Work to be completed => Could you put every line of these records into a JSON list of strings, one string per line, with blank lines left out?

Records supplied =>
========================================================================

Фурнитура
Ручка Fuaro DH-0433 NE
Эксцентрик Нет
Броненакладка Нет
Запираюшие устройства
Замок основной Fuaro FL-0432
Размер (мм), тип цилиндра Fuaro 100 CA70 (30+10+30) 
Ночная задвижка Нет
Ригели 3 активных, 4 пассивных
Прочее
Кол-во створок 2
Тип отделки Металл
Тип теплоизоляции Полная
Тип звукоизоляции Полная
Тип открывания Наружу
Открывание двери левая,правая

========================================================================

Answer section =>
[
  "Фурнитура",
  "Ручка Fuaro DH-0433 NE",
  "Эксцентрик Нет",
  "Броненакладка Нет",
  "Запираюшие устройства",
  "Замок основной Fuaro FL-0432",
  "Размер (мм), тип цилиндра Fuaro 100 CA70 (30+10+30) ",
  "Ночная задвижка Нет",
  "Ригели 3 активных, 4 пассивных",
  "Прочее",
  "Кол-во створок 2",
  "Тип отделки Металл",
  "Тип теплоизоляции Полная",
  "Тип звукоизоляции Полная",
  "Тип открывания Наружу",
  "Открывание двери левая,правая"
]